DOCUMENT TEXT:
--
Hezbollah, Lebanon's most powerful Shi'ite Muslim group, and its pro-Syrian allies had called on Lebanese from across the country to take part in the protest in the capital Beirut, to be followed by an indefinite sit-in near the government offices.

Hezbollah, which is backed by Syria and Iran, has branded the government a US puppet.

''I call on the prime minister and his ministers to quit,'' Christian opposition leader Michel Aoun said to the cheers of protesters in downtown Beirut. Speaking on behalf of the opposition, Aoun demanded a national unity government.

A senior opposition source said supporters who had imposed a blockade on the government offices from where Siniora and most of his ministers were monitoring the protest, later eased it and opened a road to the complex after contacts between opposition leaders and Arab diplomats.

''The government received our message,'' he said.

Several thousand opposition supporters set up tents near the offices and planned to spend the night there as part of the open-ended sit-in.

Large numbers of security forces, backed by armoured troop carriers, were deployed. Scores of soldiers, using barbed wire and metal barriers, cordoned off the complex.

Siniora and many ministers were inside while metres away, the crowds massed, waving red-and-white Lebanese flags under banners demanding a government of national unity.

Sources close to the organisers estimated the crowd at more than 1 million. Hezbollah deputy chief Sheikh Naim Kassem had said before the protests the campaign would continue until Siniora's cabinet fell.

''This government will not take Lebanon to the abyss. We have several steps if this government does not respond but I tell them you will not be able to rule Lebanon with an American administration,'' he told Hezbollah's al-Manar television. ''NEGLIGENT GOVERNMENT'' Hezbollah has been at loggerheads with Siniora's government over what it says was its failure to back the group during the July-August war with Israel.

''The government was negligent during the war. That's why we want a national unity government,'' said resident Ali Aboud.

''We're here to bring down the government. We, the resistance, don't want any influence from the United States,'' opposition supporter Najwa Bouhamdan, 41, said.

Siniora said yesterday his government would not quit. The anti-Syrian politicians who control the cabinet say the Shi'ite Muslim group and its allies want to stage a coup.
--
(Collected data)
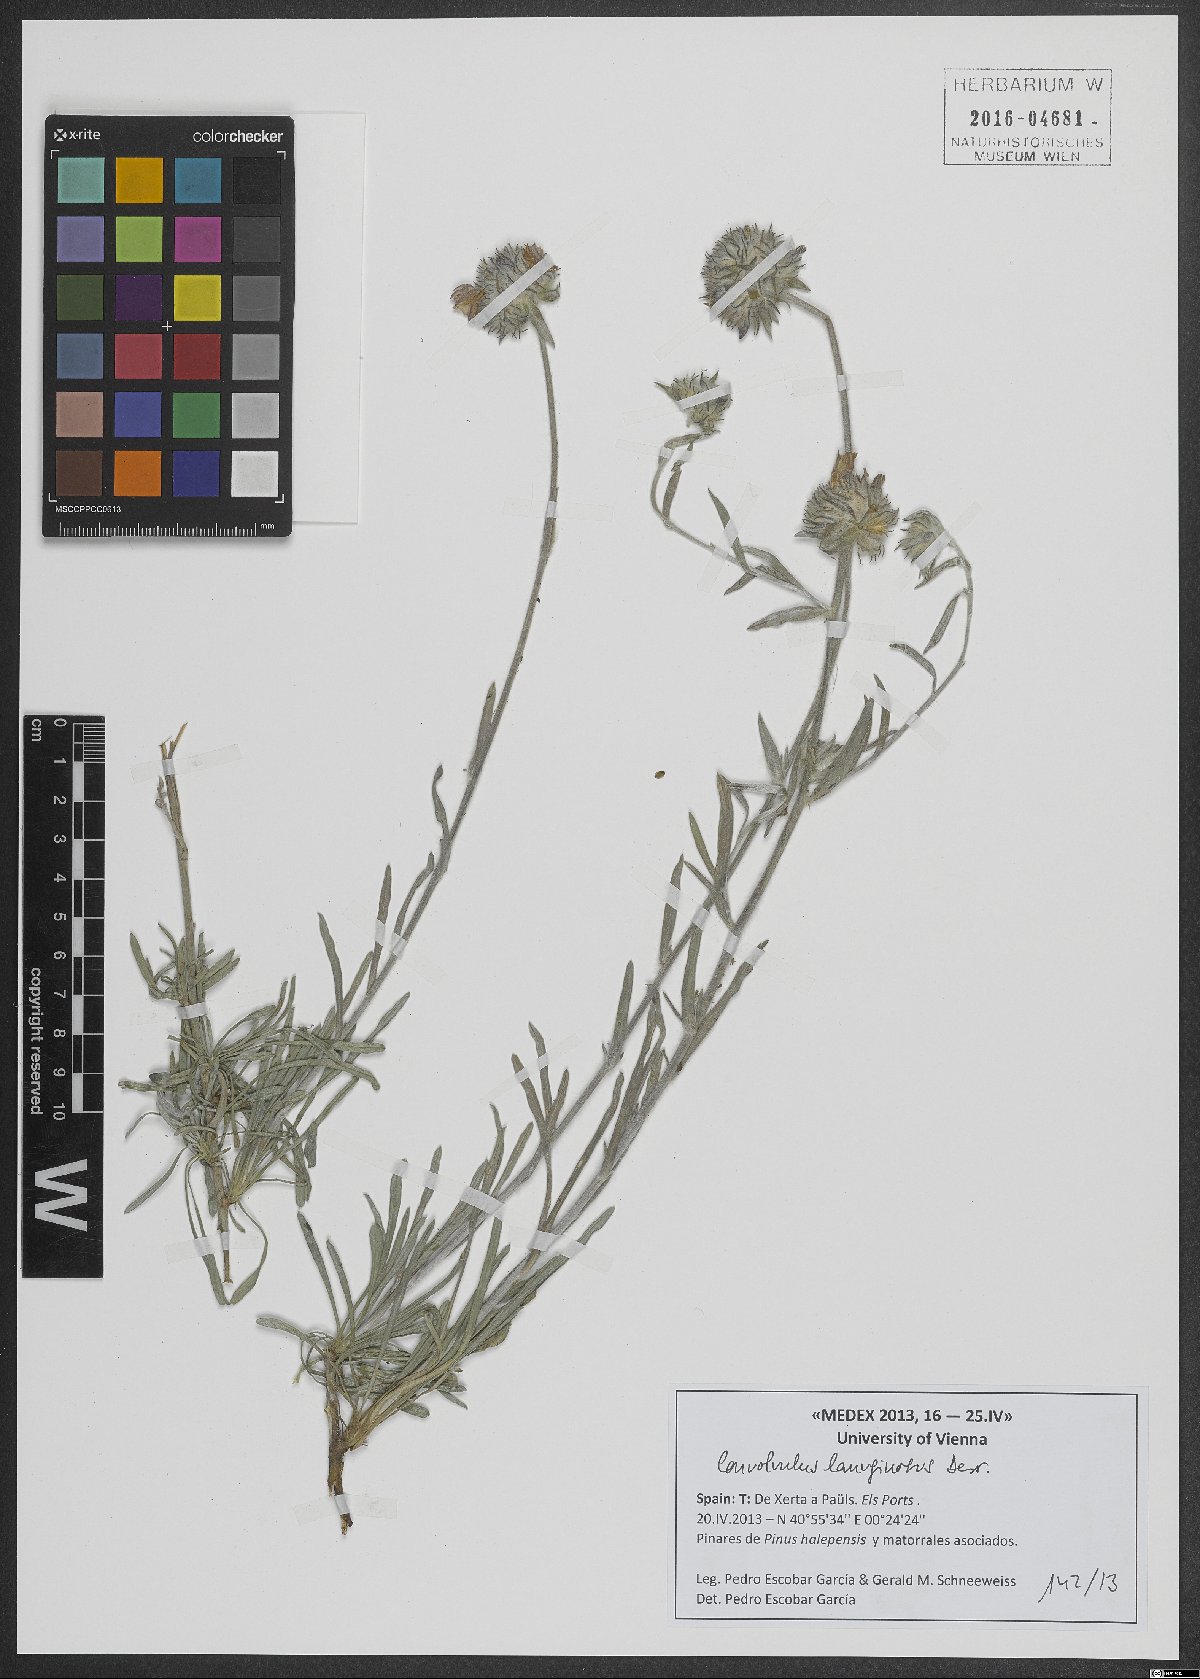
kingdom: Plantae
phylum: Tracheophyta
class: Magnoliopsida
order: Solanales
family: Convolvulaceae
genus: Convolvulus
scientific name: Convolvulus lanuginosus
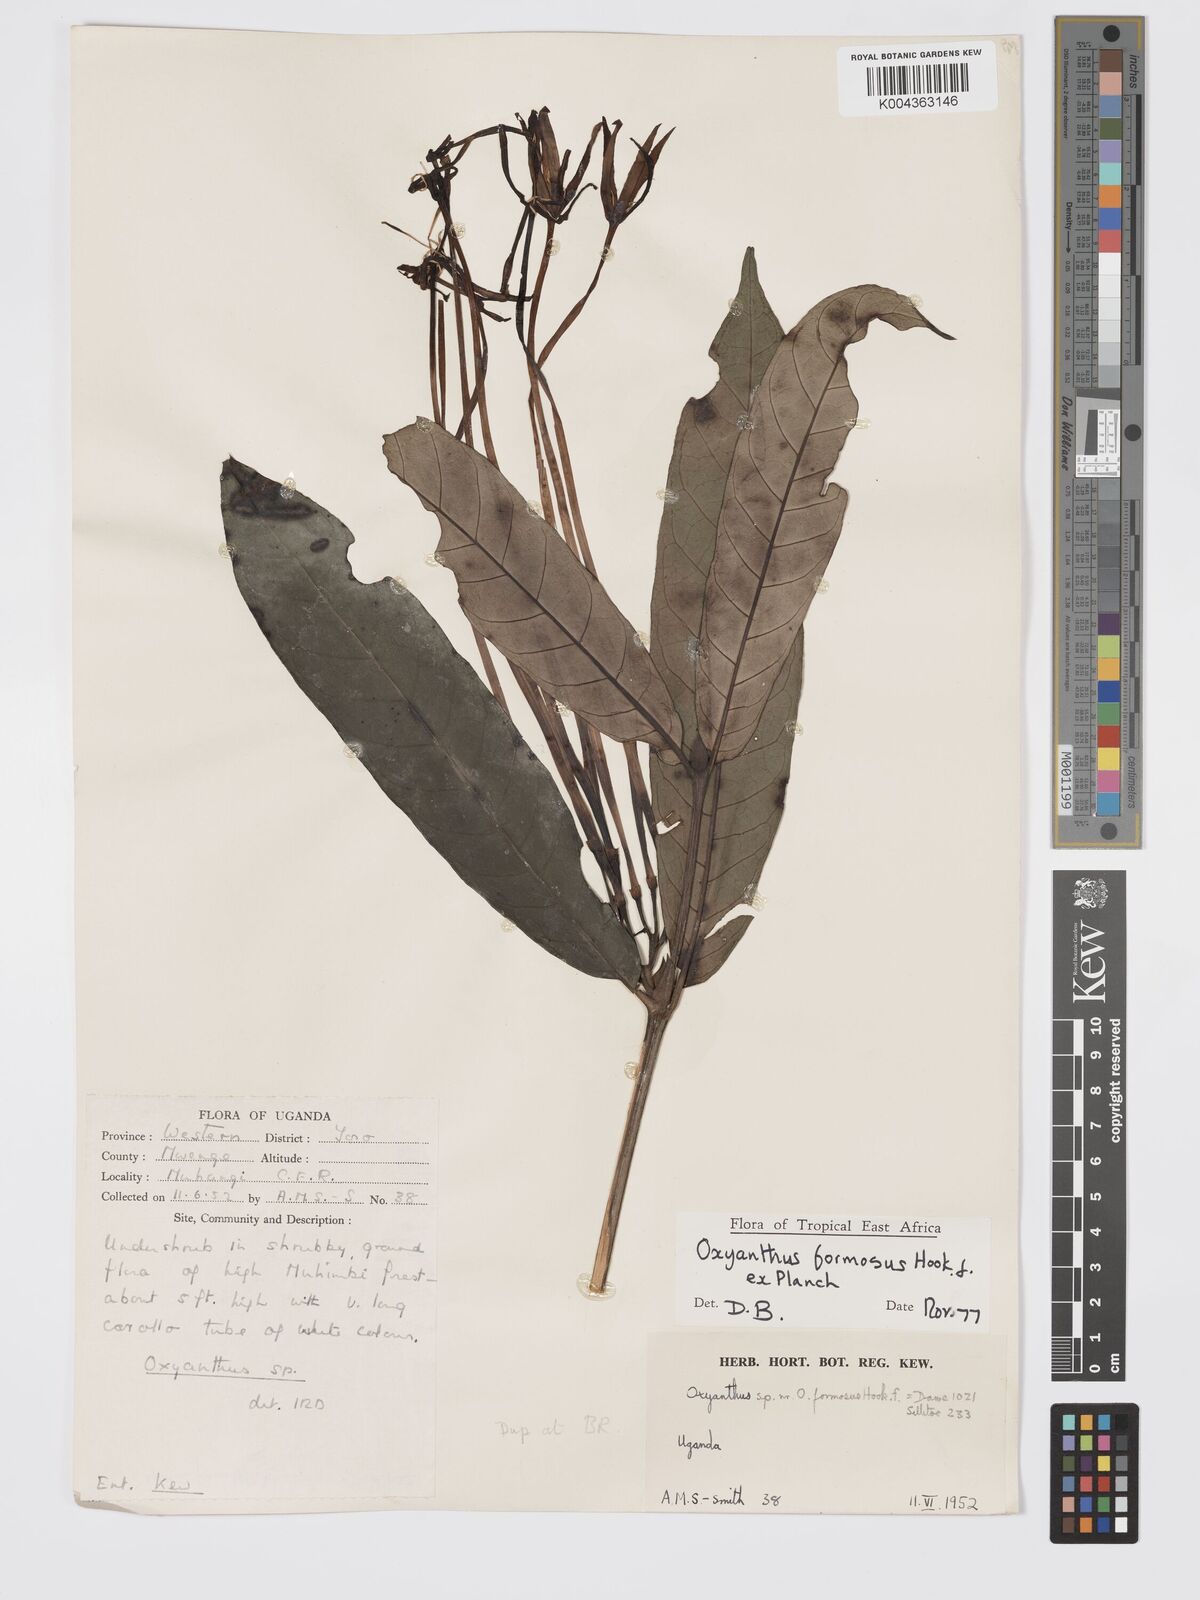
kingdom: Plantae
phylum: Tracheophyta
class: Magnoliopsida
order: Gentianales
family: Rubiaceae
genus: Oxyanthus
--
Summarize the article on the Beirut opposition protest in two sentences.

Hezbollah and its pro-Syrian allies held a protest in Beirut, which sources close to the organizers put at more than 1 million people, and began an open-ended sit-in near the government offices, where opposition leader Michel Aoun called on the prime minister and his ministers to quit and demanded a national unity government. Security forces cordoned off the complex, while Siniora said his government would not quit and the anti-Syrian politicians who control the cabinet said Hezbollah and its allies wanted to stage a coup.